Bemoaning the twin crises won’t resolve them. But neither will throwing just money at potential employees, Porter said, adding that Medicaid pressures continue to make routine higher pay and better benefits elusive for many.

“Pay is one of the scariest things,” she said. “I’ve seen facilities giving up to $20 and hour … I’m not certain how you make that happen in today’s world.”

A survey published by the American Health Care Association last week revealed 94% of long-term care facilities are struggling to hire staff. Porter suggested providers need to look at their individual recruitment efforts to address oversights and messaging, but she also suggested a federal recruitment campaign could be part of the solution.

“People want to be part of a team,” Porter said. “We want to blame the millennials because they don’t want to work. But I would hire millennials all day long because they don’t want to make a job. They want to make a difference.”

Some sociologists and economists have taken to calling the current labor challenge ‘The Great Resignation.’ Porter noted that it’s important to consider the cultural shift spurred by COVID-19 and seize on the industry’s intangible benefits to shift momentum.

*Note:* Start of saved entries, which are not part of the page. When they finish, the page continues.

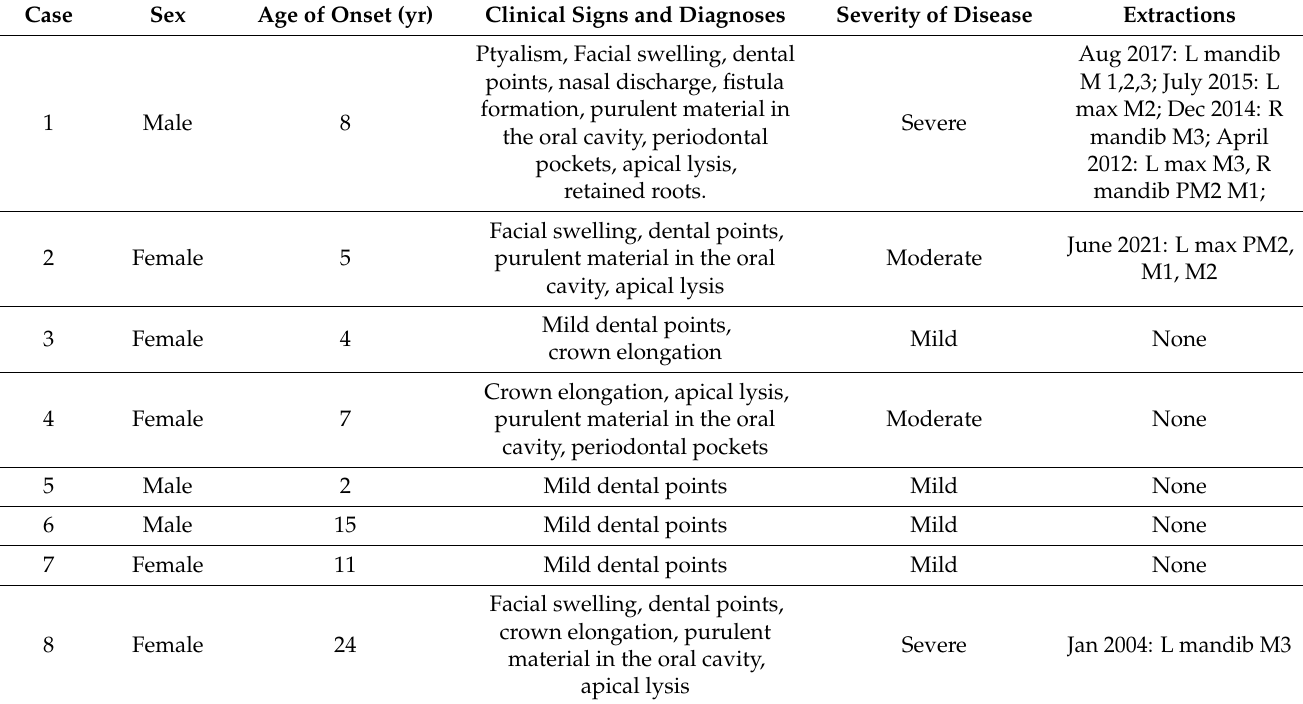
Table 1. Cases of dental disease in aardvarks under managed care at a single zoological institution in the United States, including sex, age of onset of dental disease, clinical and radiographic signs, categorization of the severity of dental disease, and locations of dental extractions (if noted in medical records). Abbreviations used include L (left), R (right), max (maxillary arcade), mandib (mandibular arcade), P (premolar), and M (molar). The subsequent number after P or M designates the number of the corresponding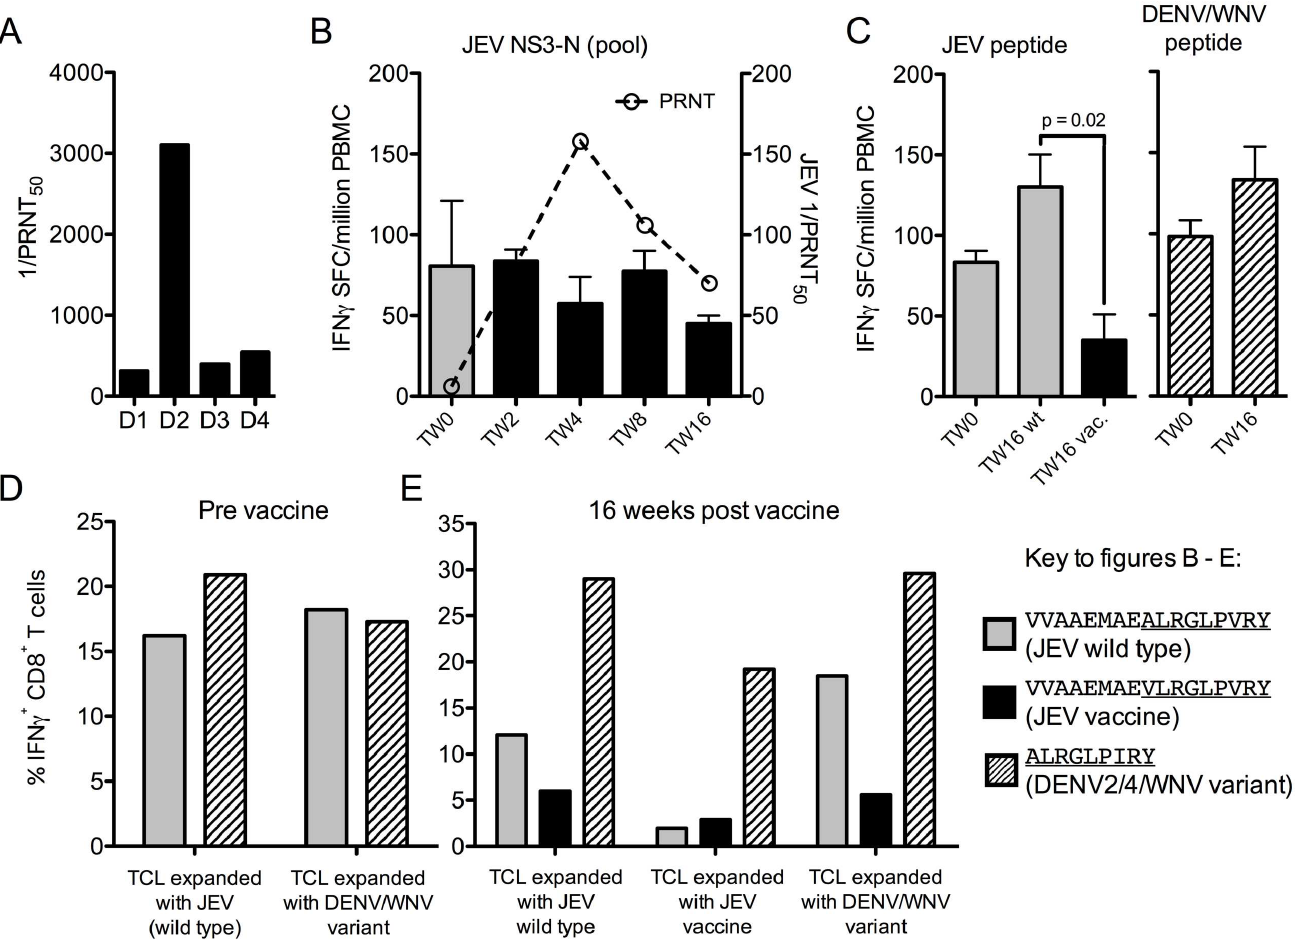
Fig 6. Sub-optimal cross-reactivity of anti-JEV vaccine IFN γ responses in a DENV exposed participant. (A) ReciprocalDENV PRNT 50 were measuredfor all four DENV serotypesby plaqueassay on MK 2 cells. (B) NS3 peptidepool IFN γ -ELISpot and NAb responses duringthe course of the study. (C) IFN γ -ELISpot responses to individualpeptidesat baselineand 16 weeks. Grey bars = wild type pools or peptide(VVAAEMAEALRGLPVRY), black bars = vaccine pools or vaccine peptide(VVAAEMAEVLRGLPVRY), hatched bars = DENV/2/4WNV peptide(VVAAEMAEALRGLPIRY before vaccination,ALRGLPIRY after vaccination). ELISpot data are presented after subtractionof background values; all responses shown met the criteria for a positive assay ( > 50 IFN γ -SFC/10 6 PBMC and doublethe negativecontrol). The IFN γ -ELISpot responseto the JE vaccine peptidewas significantly smaller than the responseto the wild type peptideat the end of the study (pairedt-test). (D) IFN γ responses(percent IFN γ + CD8 + T cells) of short-term T cell lines (TCL) expandedwith JEV and variant peptides before vaccination, and (E) IFN γ responses of TCL 16 weeks after vaccination,tested against both JEV and variant peptides. The peptides used before vaccinationwere VVAAEMAEALRGLPVRY (JEV) and VVAAEMAEALRGLPIRY (WNV, epitopein common with DENV2/4). After vaccination, TCL were expanded with minimalpeptides ALRGLPVRY (JEV) and ALRGLPIRY (DENV2/4, WNV) but tested againstlibrary peptidesVVAAEMAEALRGLPVRY (wild type JEV) and VVAAEMAEVLRGLPVRY (JE vaccine) in additionto ALRGLPIRY (DENV2/4, WNV).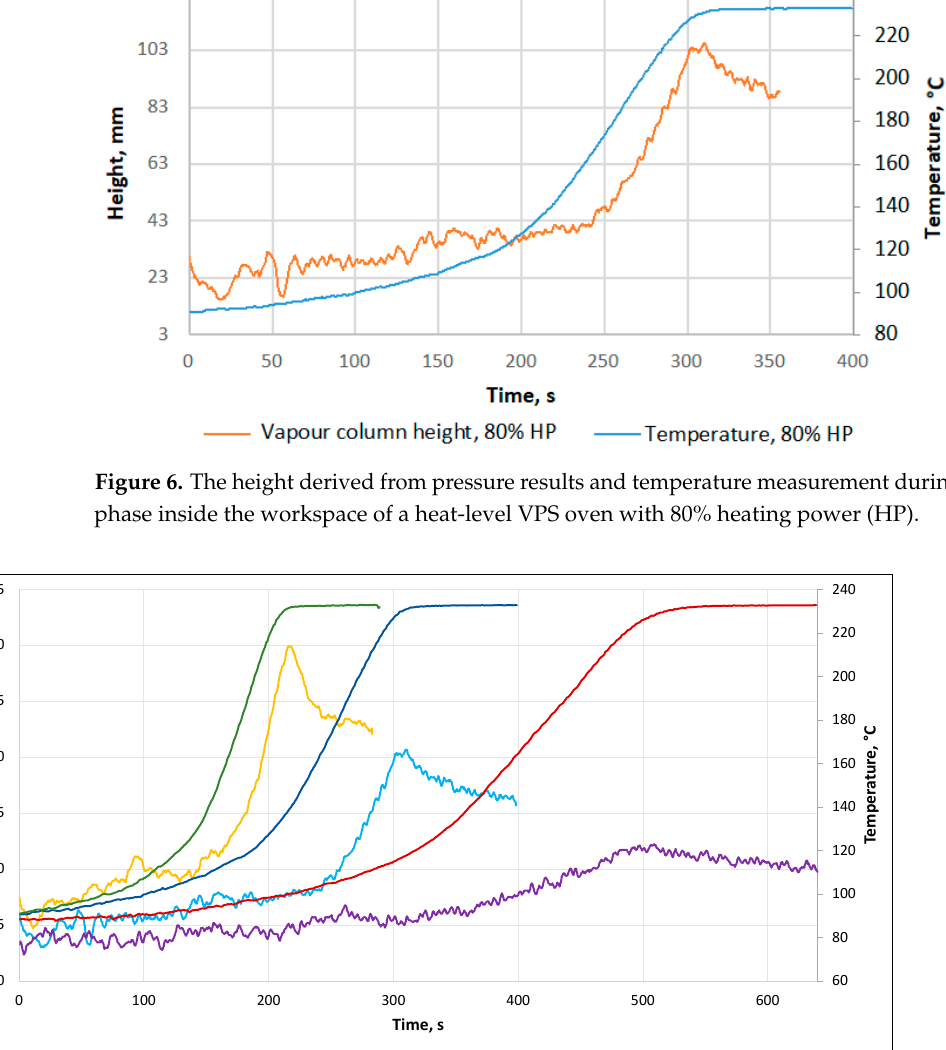
Figure 6. The height derived from pressure results and temperature measurement during the heat- ing phase inside the workspace of a heat-level VPS oven with 80% heating power (HP).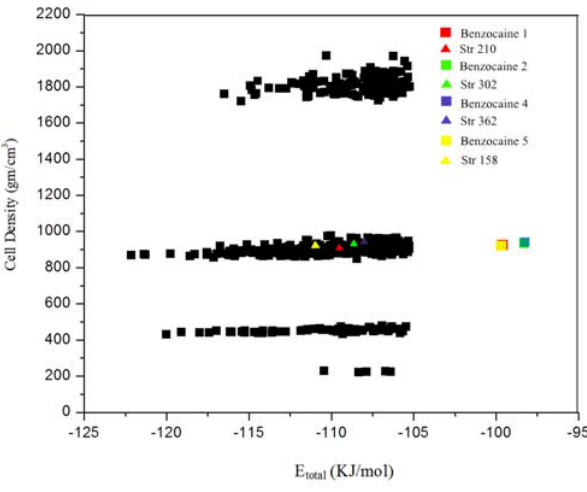
rated landscape. The COMPACK comparison of the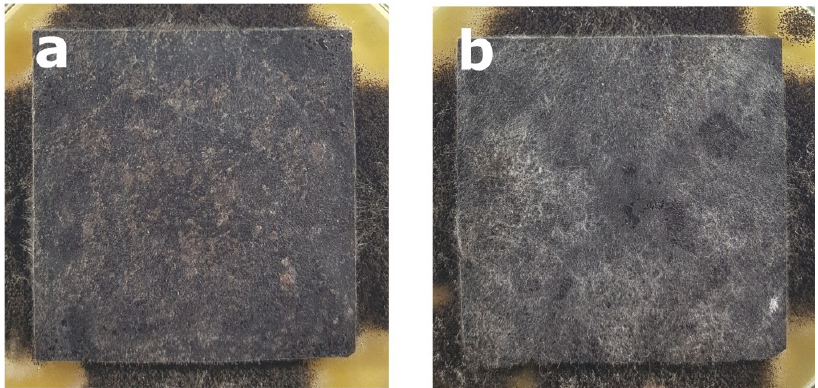
Figure 4. Example of mold growth ( Aspergillus niger Tiegh) after 7 days of exposure of composite samples with small particle bark filler of 60%, based on a matrix: ( a ) HDPE; ( b ) PLA.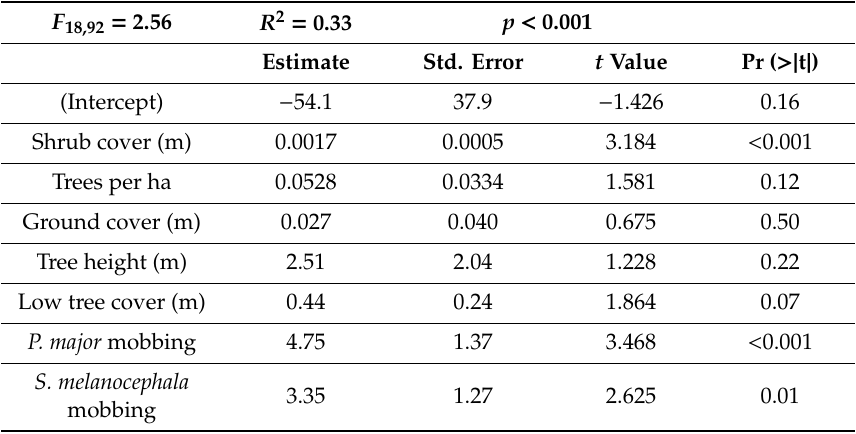
Table 1. Linear model for the number of responding birds to mobbing calls with respect to various parameters of forest vegetation structure.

“Pay and benefits (are) things we’re very weak on as a profession,” she said. “But the second thing we have to sell are emotional benefits, and we’re very high on emotional benefits if care centers and employers will learn how to articulate it in a way that resonates with ‘I want to be part of something that makes a difference.’”

Of course, millennials are also among the most unlikely to want a COVID-19 vaccine, another issue that continues to plague providers. Porter told LeadingAge members that vaccine coverage among her membership remains her top concern. She has worked to counter hesitancy with information from AMDA, rather than the Centers for Disease Control and Prevention or the Centers for Medicare & Medicaid Services, and appealing with direct messages about the responsibility to residents.

But Porter said many of the workers her organization represents are still reluctant, at least until the vaccines receive full FDA approval.

“Many of their arguments are becoming weakened. More vaccines have been taken and no one has grown a third arm yet,” said Porter, who noted the rate of unvaccinated people in her area of Missouri recently led two major hospitals there to reopen their COVID units. “Now is the time to push harder than ever.”